Der spanische Ministerpräsident Pedro Sánchez verteidigte Marokko und kritisierte die von Russland und Israel verbreitete Desinformation in einem Interview, das er am Montag dem Radiosender Cadena Ser gab. Das Interview findet Tage vor Sánchez' Auftritt im Kongress statt, um Erklärungen über den massiven Zustrom von Migranten in Ceuta abzugeben.
Im Interview ging Sánchez auf die Migrationskrise ein, die zur Ankunft Tausender Migranten in der spanischen Stadt Ceuta führte, einer spanischen Exklave im Norden Afrikas. Der Ministerpräsident verteidigte die Position Marokkos in dieser Angelegenheit und betonte die Bedeutung der Beziehungen zwischen den beiden Ländern.
Sánchez beschuldigte Russland und Israel, Desinformationen über die Situation in Ceuta zu verbreiten, und deutete an, dass diese Mächte falsche Narrative über die Ereignisse verbreitet hätten. Diese Anschuldigung erfolgt im breiteren Kontext internationaler Spannungen.
Der spanische Ministerpräsident wird im Kongress der Abgeordneten Rechenschaft ablegen müssen, wo er über die Art und Weise befragt werden wird, wie die Regierung die Migrationskrise bewältigt und welche Maßnahmen zur Bewältigung der Situation an der Grenze ergriffen wurden.

□ □ □ □

* _Zu bearbeitende Aufgaben_:
[1] Nennen Sie alle Staaten, die der Textauszug über Sánchez' Interview mit ihrem Ländernamen erwähnt.
[2] Erklären Sie anhand des Textauszugs über Sánchez' Interview, weshalb der Ministerpräsident im Kongress auftreten wird.
[3] Beantworten Sie anhand des Textauszugs über Sánchez' Interview:
(a) Welchem Radiosender gab Sánchez das Interview?
(b) Wie wird Ceuta im Textauszug beschrieben?
(c) Welchen Vorwurf erhob Sánchez gegen Russland und Israel?
Das anschließende Material ist für die Bearbeitung ohne Belang.

* _Gezeigtes Material_:
□ □ □ □

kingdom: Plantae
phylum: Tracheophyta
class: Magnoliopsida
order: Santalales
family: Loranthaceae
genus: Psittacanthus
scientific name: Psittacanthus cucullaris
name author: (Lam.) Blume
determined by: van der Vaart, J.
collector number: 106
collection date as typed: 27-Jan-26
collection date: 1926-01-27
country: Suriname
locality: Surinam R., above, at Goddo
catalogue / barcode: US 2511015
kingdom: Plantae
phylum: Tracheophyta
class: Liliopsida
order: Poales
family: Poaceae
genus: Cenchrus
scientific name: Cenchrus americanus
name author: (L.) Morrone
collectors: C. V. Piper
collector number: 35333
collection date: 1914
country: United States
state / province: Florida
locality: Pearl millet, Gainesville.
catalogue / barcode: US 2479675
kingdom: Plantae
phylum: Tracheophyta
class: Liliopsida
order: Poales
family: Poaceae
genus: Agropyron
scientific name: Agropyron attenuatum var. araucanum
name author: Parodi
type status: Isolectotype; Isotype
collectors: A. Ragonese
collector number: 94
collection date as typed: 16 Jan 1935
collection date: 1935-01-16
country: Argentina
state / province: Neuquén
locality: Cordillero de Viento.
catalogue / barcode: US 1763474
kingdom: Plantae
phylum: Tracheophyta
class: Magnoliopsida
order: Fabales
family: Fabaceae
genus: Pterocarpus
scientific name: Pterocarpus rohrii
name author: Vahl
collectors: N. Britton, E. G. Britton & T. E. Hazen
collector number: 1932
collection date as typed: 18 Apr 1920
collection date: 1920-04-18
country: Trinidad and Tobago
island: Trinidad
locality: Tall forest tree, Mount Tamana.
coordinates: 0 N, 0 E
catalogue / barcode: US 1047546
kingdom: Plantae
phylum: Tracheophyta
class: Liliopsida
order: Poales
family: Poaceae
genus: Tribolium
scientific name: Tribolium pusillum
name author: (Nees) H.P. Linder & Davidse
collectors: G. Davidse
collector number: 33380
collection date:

□ □ □ □

* _Antwortliste_:
[1] Marokko, Russland, Israel

[2] Sánchez soll im Kongress Erklärungen über den massiven Zustrom von Migranten in Ceuta abgeben. Dort muss er Rechenschaft ablegen und wird dazu befragt, wie die Regierung die Migrationskrise bewältigt und welche Maßnahmen an der Grenze ergriffen wurden.

[3]
(a) Dem Radiosender Cadena Ser.
(b) Als spanische Stadt und spanische Exklave im Norden Afrikas.
(c) Er beschuldigte sie, Desinformationen über die Situation in Ceuta zu verbreiten.